# THE PROBLEM
Type out the lines below exactly, from the first through the line holding "пожарот во Сопиште!", and include no pictures.

# INFORMATION PROVIDED
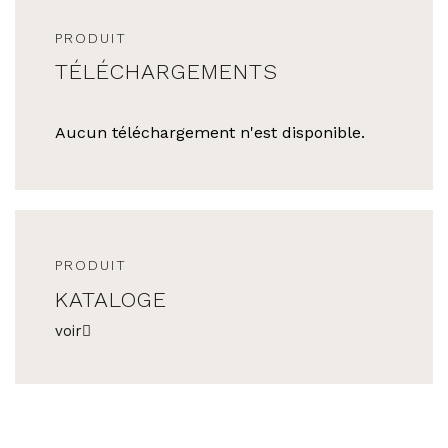
PRODUIT
TÉLÉCHARGEMENTS
Aucun téléchargement n'est disponible.
PRODUIT
KATALOGE
voir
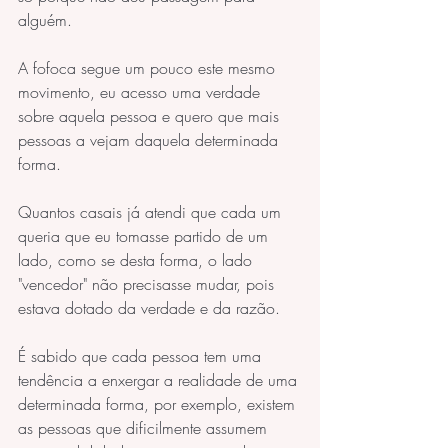
alguém. 
A fofoca segue um pouco este mesmo 
movimento, eu acesso uma verdade 
sobre aquela pessoa e quero que mais 
pessoas a vejam daquela determinada 
forma.
Quantos casais já atendi que cada um 
queria que eu tomasse partido de um 
lado, como se desta forma, o lado 
"vencedor" não precisasse mudar, pois 
estava dotado da verdade e da razão.
É sabido que cada pessoa tem uma 
tendência a enxergar a realidade de uma 
determinada forma, por exemplo, existem 
as pessoas que dificilmente assumem 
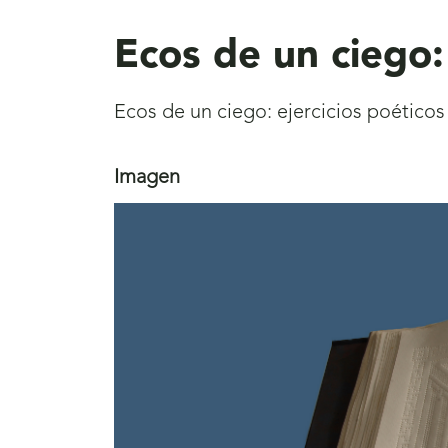
aquí
Ecos de un ciego: 
Ecos de un ciego: ejercicios poéticos
Imagen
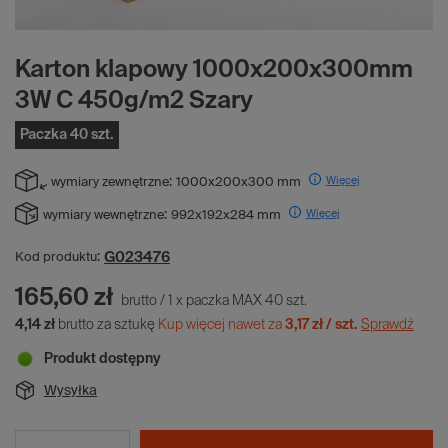
Karton klapowy 1000x200x300mm
3W C 450g/m2 Szary
Paczka 40 szt.
Więcej
wymiary zewnętrzne:
1000x200x300 mm
Więcej
wymiary wewnętrzne:
992x192x284 mm
G023476
Kod produktu:
165,60 zł
brutto
/
1
x
paczka MAX
40
szt.
4,14 zł
brutto za sztukę
Kup więcej nawet za
3,17 zł / szt.
Sprawdź
Produkt dostępny
Wysyłka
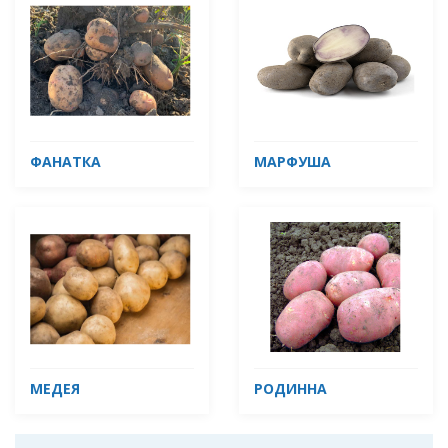
ФАНАТКА
МАРФУША
МЕДЕЯ
РОДИННА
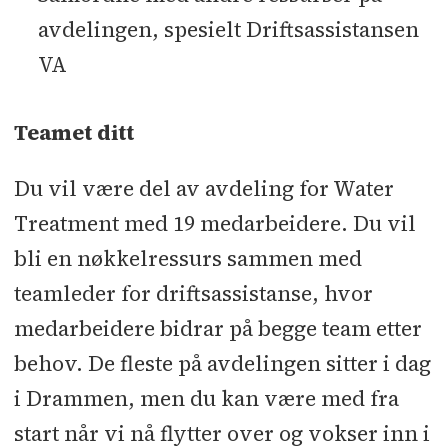
avdelingen, spesielt Driftsassistansen
VA
Teamet ditt
Du vil være del av avdeling for Water
Treatment med 19 medarbeidere. Du vil
bli en nøkkelressurs sammen med
teamleder for driftsassistanse, hvor
medarbeidere bidrar på begge team etter
behov. De fleste på avdelingen sitter i dag
i Drammen, men du kan være med fra
start når vi nå flytter over og vokser inn i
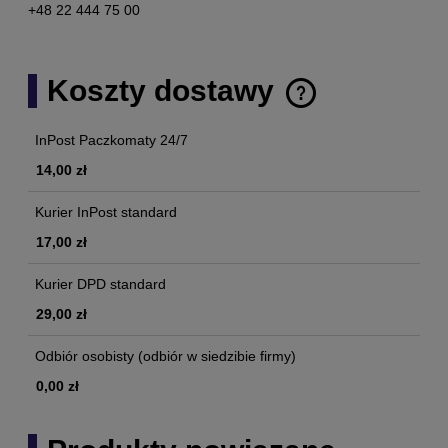
+48 22 444 75 00
Koszty dostawy
Cena nie zawiera ewentualnych kosztów płatności
InPost Paczkomaty 24/7
14,00 zł
Kurier InPost standard
17,00 zł
Kurier DPD standard
29,00 zł
Odbiór osobisty
(odbiór w siedzibie firmy)
0,00 zł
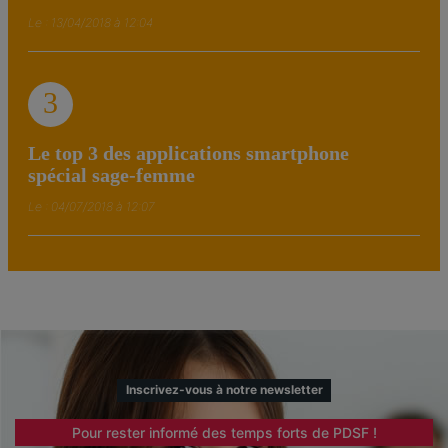
Le : 13/04/2018 à 12:04
3
Le top 3 des applications smartphone
spécial sage-femme
Le : 04/07/2018 à 12:07
Inscrivez-vous à notre newsletter
Pour rester informé des temps forts de PDSF !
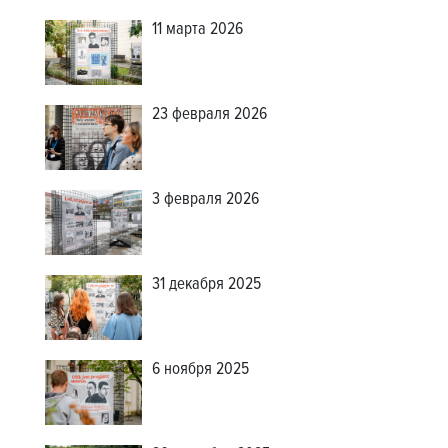
11 марта 2026
23 февраля 2026
3 февраля 2026
31 декабря 2025
6 ноября 2025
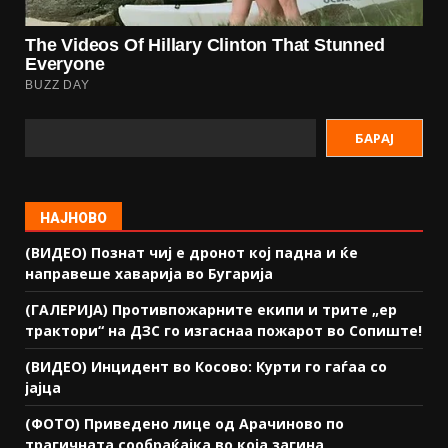
БАРАЈ
НАЈНОВО
(ВИДЕО) Познат чиј е дронот кој падна и ќе
направеше хаварија во Бугарија
(ГАЛЕРИЈА) Противпожарните екипи и трите „ер
трактори“ на ДЗС го изгаснаа пожарот во Сопиште!
(ВИДЕО) Инцидент во Косово: Курти го гаѓаа со
јајца
(ФОТО) Приведено лице од Арачиново по
трагичната сообраќајка во која загина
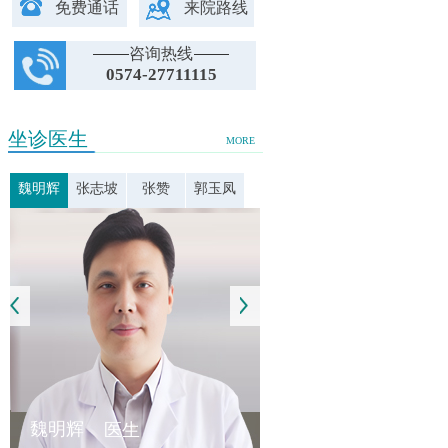
免费通话
来院路线
咨询热线
0574-27711115
坐诊医生
MORE
魏明辉
张志坡
张赞
郭玉凤
魏明辉
医生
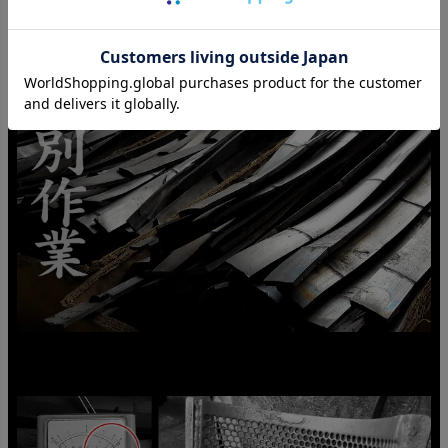
上がった窯で約4時間、竹炭の品質がここで決まる職人技
の見せ所です。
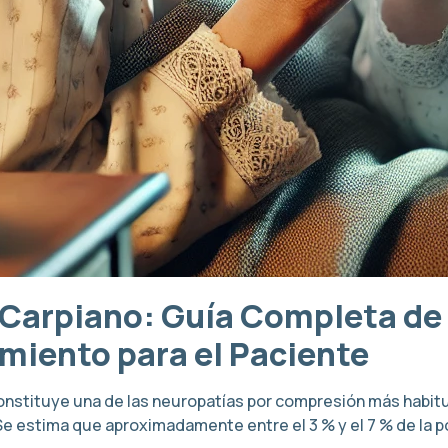
 Carpiano: Guía Completa de
miento para el Paciente
stituye una de las neuropatías por compresión más habitual
Se estima que aproximadamente entre el 3 % y el 7 % de la 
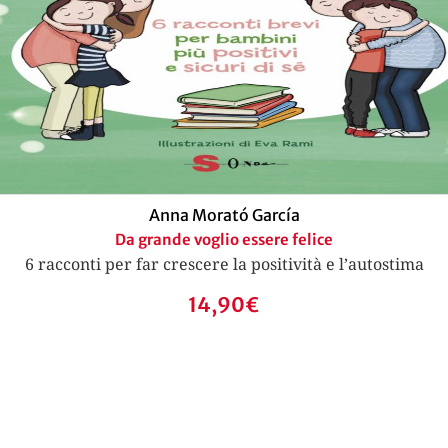
Anna Morató García
Da grande voglio essere felice
6 racconti per far crescere la positività e l’autostima
14,90
€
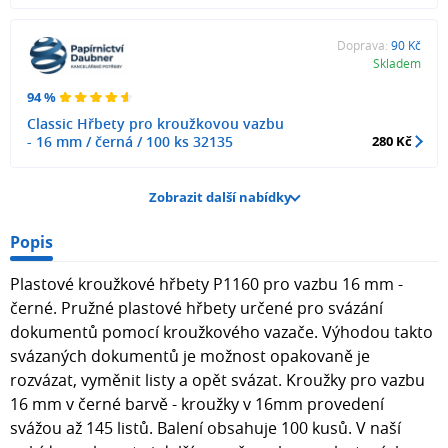
Doprava:
90 Kč
Skladem
94 %
Classic Hřbety pro kroužkovou vazbu
- 16 mm / černá / 100 ks 32135
280 Kč
Zobrazit další nabídky
Popis
Plastové kroužkové hřbety P1160 pro vazbu 16 mm -
černé. Pružné plastové hřbety určené pro svázání
dokumentů pomocí kroužkového vazače. Výhodou takto
svázaných dokumentů je možnost opakovaně je
rozvázat, vyměnit listy a opět svázat. Kroužky pro vazbu
16 mm v černé barvě - kroužky v 16mm provedení
svážou až 145 listů. Balení obsahuje 100 kusů. V naší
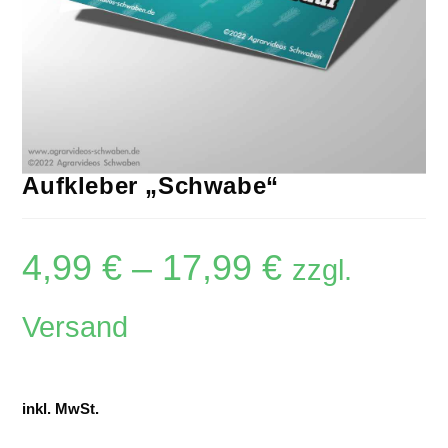
Aufkleber „Schwabe“
4,99
€
–
17,99
€
zzgl.
Versand
inkl. MwSt.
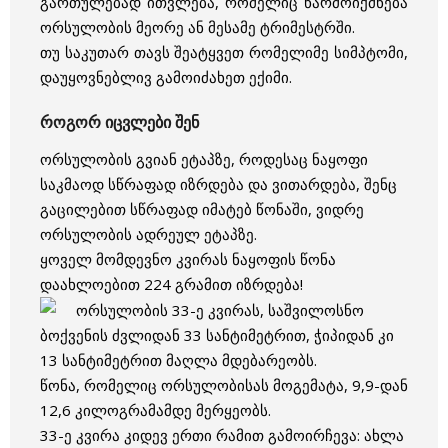
გართულებად ითვლება, რომელიც წარმოიქმნება
ორსულობის მეორე ან მესამე ტრიმესტრში.
თუ საკუთარ თავს შეატყვეთ რომელიმე სიმპტომი,
დაუყოვნებლივ გამოიძახეთ ექიმი.
როგორ იცვლები შენ
ორსულობის გვიან ეტაპზე, როდესაც ნაყოფი
საკმაოდ სწრაფად იზრდება და ვითარდება, შენც
გაცილებით სწრაფად იმატებ წონაში, ვიდრე
ორსულობის ადრეულ ეტაპზე.
ყოველ მომდევნო კვირას ნაყოფის წონა
დაახლოებით 224 გრამით იზრდება!
ორსულობის 33-ე კვირას, საშვილოსნო
ბოქვენის ძვლიდან 33 სანტიმეტრით, ჭიპიდან კი
13 სანტიმეტრით მაღლა მდებარეობს.
წონა, რომელიც ორსულობისას მოგემატა, 9,9-დან
12,6 კილოგრამამდე მერყეობს.
33-ე კვირა კიდევ ერთი რამით გამოირჩევა: ახლა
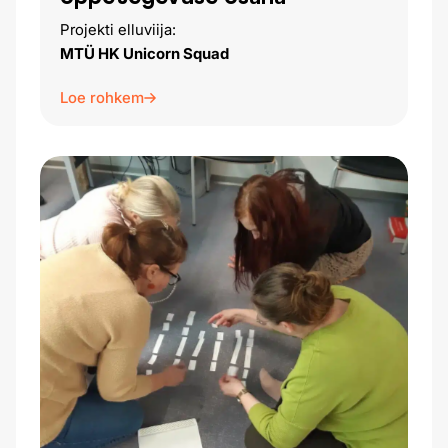
Projekti elluviija:
MTÜ HK Unicorn Squad
Loe rohkem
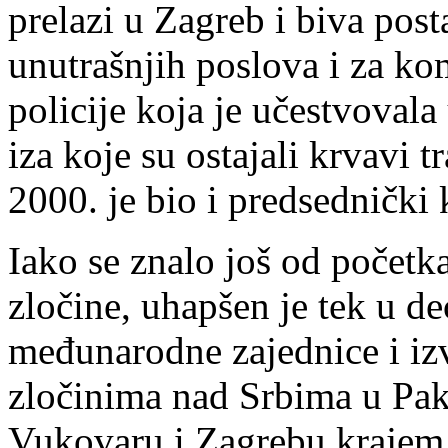
prelazi u Zagreb i biva post
unutrašnjih poslova i za ko
policije koja je učestvoval
iza koje su ostajali krvavi t
2000. je bio i predsednički 
Iako se znalo još od početk
zločine, uhapšen je tek u 
međunarodne zajednice i izv
zločinima nad Srbima u Pak
Vukovaru i Zagrebu krajem 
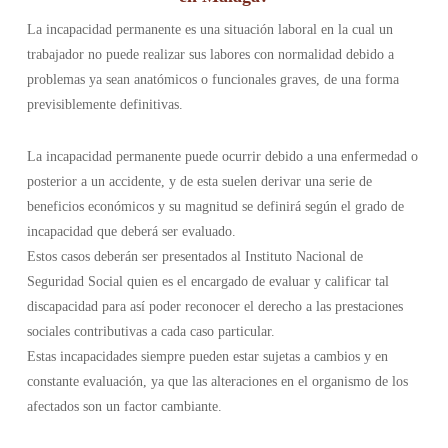
La incapacidad permanente es una situación laboral en la cual un
trabajador no puede realizar sus labores con normalidad debido a
problemas ya sean anatómicos o funcionales graves, de una forma
previsiblemente definitivas.
La incapacidad permanente puede ocurrir debido a una enfermedad o
posterior a un accidente, y de esta suelen derivar una serie de
beneficios económicos y su magnitud se definirá según el grado de
incapacidad que deberá ser evaluado.
Estos casos deberán ser presentados al Instituto Nacional de
Seguridad Social quien es el encargado de evaluar y calificar tal
discapacidad para así poder reconocer el derecho a las prestaciones
sociales contributivas a cada caso particular.
Estas incapacidades siempre pueden estar sujetas a cambios y en
constante evaluación, ya que las alteraciones en el organismo de los
afectados son un factor cambiante.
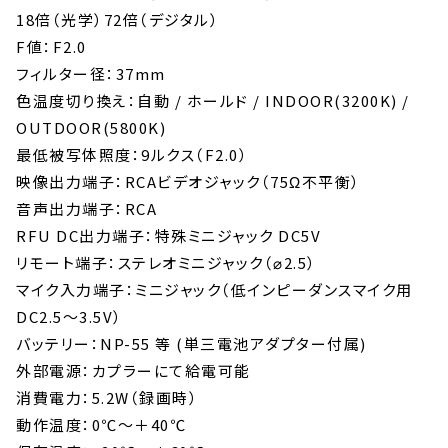
18倍（光学）72倍（デジタル）
F値：F2.0
フィルター径：37mm
色温度切り換え：自動 / ホールド / INDOOR(3200K) /
OUTDOOR(5800K)
最低被写体照度：9ルクス（F2.0）
映像出力端子：RCAビデオジャック（75Ω不平衡）
音声出力端子：RCA
RFU DC出力端子：特殊ミニジャック DC5V
リモート端子：ステレオミニジャック（⌀2.5）
マイク入力端子：ミニジャック（低インピーダンスマイク用
DC2.5〜3.5V）
バッテリー：NP-55 等 (単三電池アダプター付属)
外部電源：カプラーにて給電可能
消費電力：5.2W（録画時）
動作温度：0℃〜＋40℃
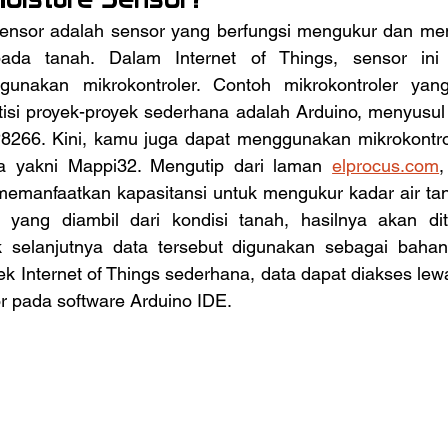
da tanah. Dalam Internet of Things, sensor ini 
nakan mikrokontroler. Contoh mikrokontroler yang 
tisi proyek-proyek sederhana adalah Arduino, menyusu
266. Kini, kamu juga dapat menggunakan mikrokontroler
a yakni Mappi32. Mengutip dari laman 
elprocus.com
,
memanfaatkan kapasitansi untuk mengukur kadar air tana
i yang diambil dari kondisi tanah, hasilnya akan dit
k selanjutnya data tersebut digunakan sebagai bahan
k Internet of Things sederhana, data dapat diakses lew
or pada software Arduino IDE.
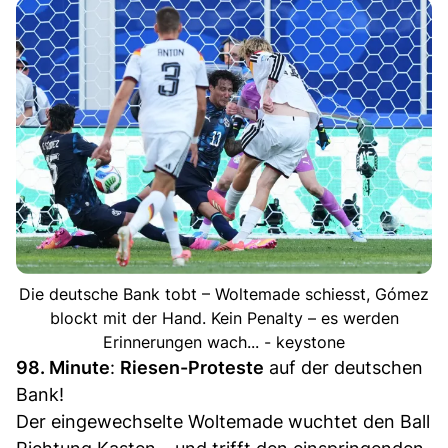
Die deutsche Bank tobt – Woltemade schiesst, Gómez
blockt mit der Hand. Kein Penalty – es werden
Erinnerungen wach... - keystone
98. Minute
:
Riesen-Proteste
auf der deutschen
Bank!
Der eingewechselte Woltemade wuchtet den Ball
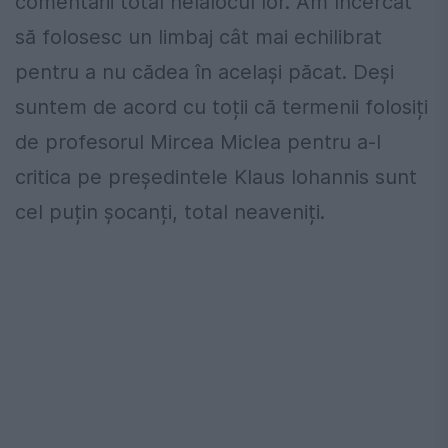
comentarii total nelalocul lor. Am încercat
să folosesc un limbaj cât mai echilibrat
pentru a nu cădea în același păcat. Deși
suntem de acord cu toții că termenii folosiți
de profesorul Mircea Miclea pentru a-l
critica pe președintele Klaus Iohannis sunt
cel puțin șocanți, total neaveniți.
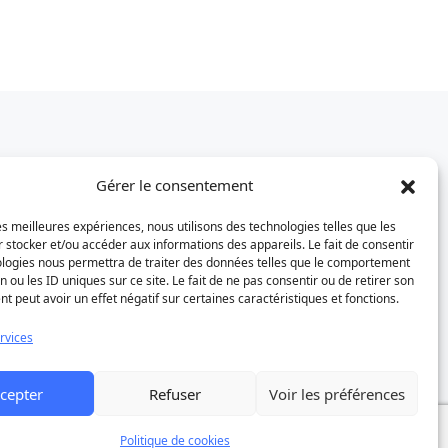
Gérer le consentement
les meilleures expériences, nous utilisons des technologies telles que les
Suivez-nous
 stocker et/ou accéder aux informations des appareils. Le fait de consentir
ologies nous permettra de traiter des données telles que le comportement
n ou les ID uniques sur ce site. Le fait de ne pas consentir ou de retirer son
 peut avoir un effet négatif sur certaines caractéristiques et fonctions.
ages.com
rvices
h30 -
cepter
Refuser
Voir les préférences
18h
Politique de cookies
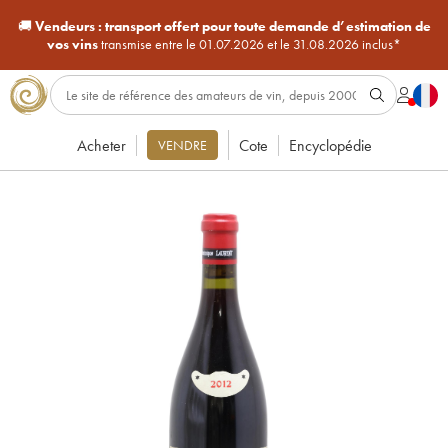
🚚
Vendeurs :
transport offert pour toute demande d’estimation de
vos vins
transmise entre le 01.07.2026 et le 31.08.2026 inclus*
Acheter
Cote
Encyclopédie
VENDRE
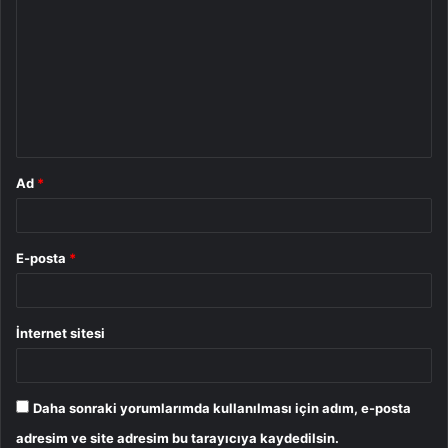
o
r
u
m
*
Ad
*
E-posta
*
İnternet sitesi
Daha sonraki yorumlarımda kullanılması için adım, e-posta
adresim ve site adresim bu tarayıcıya kaydedilsin.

# TASK OUTPUT
PRODUIT
TÉLÉCHARGEMENTS
Aucun téléchargement n'est disponible.
PRODUIT
KATALOGE
voir
alguém. 
A fofoca segue um pouco este mesmo 
movimento, eu acesso uma verdade 
sobre aquela pessoa e quero que mais 
pessoas a vejam daquela determinada 
forma.
Quantos casais já atendi que cada um 
queria que eu tomasse partido de um 
lado, como se desta forma, o lado 
"vencedor" não precisasse mudar, pois 
estava dotado da verdade e da razão.
É sabido que cada pessoa tem uma 
tendência a enxergar a realidade de uma 
determinada forma, por exemplo, existem 
as pessoas que dificilmente assumem 
aquí
Ecos de un ciego: 
Ecos de un ciego: ejercicios poéticos
Imagen
Karton klapowy 1000x200x300mm
3W C 450g/m2 Szary
Paczka 40 szt.
Więcej
wymiary zewnętrzne:
1000x200x300 mm
Więcej
wymiary wewnętrzne:
992x192x284 mm
G023476
Kod produktu:
165,60 zł
brutto
/
1
x
paczka MAX
40
szt.
4,14 zł
brutto za sztukę
Kup więcej nawet za
3,17 zł / szt.
Sprawdź
Produkt dostępny
Wysyłka
ФАНАТКА
МАРФУША
МЕДЕЯ
РОДИННА
avdelingen, spesielt Driftsassistansen
VA
Teamet ditt
Du vil være del av avdeling for Water
Treatment med 19 medarbeidere. Du vil
bli en nøkkelressurs sammen med
teamleder for driftsassistanse, hvor
medarbeidere bidrar på begge team etter
behov. De fleste på avdelingen sitter i dag
i Drammen, men du kan være med fra
start når vi nå flytter over og vokser inn i
+48 22 444 75 00
Koszty dostawy
Cena nie zawiera ewentualnych kosztów płatności
InPost Paczkomaty 24/7
14,00 zł
Kurier InPost standard
17,00 zł
Kurier DPD standard
29,00 zł
Odbiór osobisty
(odbiór w siedzibie firmy)
0,00 zł
Le : 13/04/2018 à 12:04
3
Le top 3 des applications smartphone
spécial sage-femme
Le : 04/07/2018 à 12:07
Inscrivez-vous à notre newsletter
Pour rester informé des temps forts de PDSF !
11 марта 2026
23 февраля 2026
3 февраля 2026
31 декабря 2025
6 ноября 2025
БАРАЈ
НАЈНОВО
(ВИДЕО) Познат чиј е дронот кој падна и ќе
направеше хаварија во Бугарија
(ГАЛЕРИЈА) Противпожарните екипи и трите „ер
трактори“ на ДЗС го изгаснаа пожарот во Сопиште!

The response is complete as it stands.